Jimbo
Jimbo

Reputation: 26513

Keeping a WKWebView and it's UIViewController in the background running and accessible from multiple ViewControllers

Background: In order to make web requests to an API endpoint, I need to scrape a website and retrieve a token every 25-30 seconds. I'm doing this with a WKWebView and injecting some custom JavaScript using WKUserScript to retrieve AJAX response headers containing the token. Please focus on the question specifically and not on this background information - I'm attempting this entirely for my own educational purposes.

Goal

I will have different 'model' classes, or even just other UIViewControllers, that may need to call the shared UIViewController to retrieve this token to make an authenticated request.

Maybe I might abstract this into one "Sdk" class. Regardless, this 'model' SDK class could be instantiated and used by any other ViewController.

More info

I would like to be able to call the UIViewController of the WKWebView and retrieve some data. Unless I re-create it every 25 seconds, I need to run it in the background or share it. I would like to be able to run a UIViewController 'in the background' and receive some information from it once WKWebView has done it's thing.

I know there are multiple ways of communicating with another ViewController including delegation and segueing. However, I'm not sure that these help me keep the view containing the WKWebView existing in the background so I can call it's ViewController and have it re-perform the scrape. Delegation may work for normal code, but what about one that must have the view existing? Would I have to re-create this WKWebView dynamically each time a different model, or view controller, were to try and get this token?

One post suggests utilising ContainerViewControllers. From this, I gather that in the 'master' ViewController (the one containing the other ones), I could place the hidden WKWebView to do it's thing and communicate to the child view controllers that way via delegation.

Another post suggests using AppDelegate and making it a shared service. I'm completely against using a Singleton as it is widely considered an anti-pattern. There must be another way, even if a little more complex, that helps me do what I want without resorting to this 'cheat'.

This post talks about communicating between multiple ViewControllers, but I can't figure out how this would be useful when something needs to stay running and executing things.

How about any other ways to do this? Run something in a background thread with a strong pointer so it doesn't get discarded? I'm using Xcode 9.2, Swift 4, and iOS 11. As I'm very new to iOS programming, any small code examples on this would be appreciated.

Upvotes: 1

Views: 1948

Answers (2)

Jimbo
Jimbo

Reputation: 26513

Unfortunately, WKWebView must be in the view hierarchy to use it. You must have added it as a sub view of an on-screen view controller.

This was fine for me. I added this off-screen so it was not visible. Hidden attribute might have worked as well.

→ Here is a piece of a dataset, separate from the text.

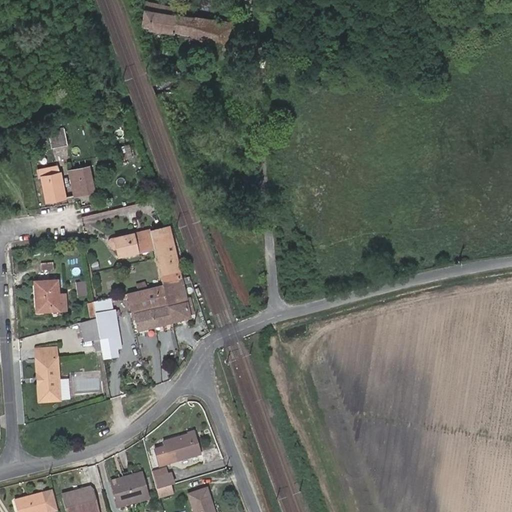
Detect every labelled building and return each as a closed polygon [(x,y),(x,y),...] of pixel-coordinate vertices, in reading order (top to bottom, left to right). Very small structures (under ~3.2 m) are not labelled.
[(220,18),(177,13),(178,4),(146,0),(142,28),(217,38),(220,18)] [(67,144),(64,127),(48,129),(51,147),(67,144)] [(127,158),(124,146),(117,147),(121,159),(127,158)] [(94,191),(88,166),(69,170),(74,195),(94,191)] [(65,198),(60,172),(41,176),(46,201),(65,198)] [(187,302),(170,226),(150,231),(133,234),(114,239),(116,249),(118,257),(137,253),(136,246),(153,242),(154,249),(162,285),(127,293),(128,298),(133,319),(135,318),(138,331),(190,317),(187,302)] [(116,249),(114,239),(112,239),(111,239),(110,240),(109,240),(109,241),(108,242),(108,243),(109,244),(113,249),(116,249)] [(154,249),(153,242),(136,246),(137,253),(154,249)] [(57,295),(56,281),(35,283),(37,312),(58,310),(57,295)] [(87,294),(85,282),(76,283),(78,295),(87,294)] [(128,298),(127,293),(111,298),(112,302),(128,298)] [(66,310),(65,295),(57,295),(58,310),(66,310)] [(112,302),(111,298),(93,302),(95,313),(108,311),(113,310),(112,302)] [(95,313),(93,302),(87,304),(90,320),(96,319),(95,313)] [(119,336),(114,310),(113,310),(108,311),(113,337),(119,336)] [(113,337),(108,311),(95,313),(96,319),(101,350),(103,358),(119,356),(117,348),(121,347),(119,336),(113,337)] [(90,320),(80,323),(84,342),(94,340),(96,350),(101,350),(96,319),(90,320)] [(57,358),(56,348),(36,350),(36,360),(57,358)] [(58,380),(57,358),(36,360),(39,401),(60,400),(58,380)] [(67,399),(66,379),(58,380),(60,400),(67,399)] [(201,453),(194,432),(190,433),(190,435),(179,439),(178,437),(163,442),(164,446),(153,449),(158,467),(170,463),(201,453)] [(168,474),(166,467),(152,471),(154,478),(168,474)] [(148,498),(141,473),(111,481),(118,507),(148,498)] [(173,484),(170,473),(168,474),(154,478),(156,489),(172,484),(173,484)] [(174,493),(172,484),(156,489),(159,497),(174,493)] [(213,511),(206,488),(188,494),(194,511),(213,511)] [(98,511),(93,489),(90,490),(74,495),(73,491),(62,494),(66,511),(98,511)] [(46,511),(56,510),(51,491),(15,500),(18,511),(46,511)]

Either way you must call addSubview with it to make it work.

There are some other questions and answers here which verify this.

Upvotes: 3

Mohamad Bachir Sidani
Mohamad Bachir Sidani

Reputation: 2099

Here is a way if you don't wish to use a singleton.

1- In the DidFinishlaunchingWithOptions, Make a timer that runs in the background and call a method inside the app delegate Called FetchNewToken.

2- In FetchNewToken, make the call needed and retrieve the new token (you can use alamofire or any 3rd library to make the call easier for you).

Up on successfully retrieving the token, save it in NSUserDefaults under the name upToDateToken

You can access this token anywhere from the application using NSUserDefaults and it will always be up to date.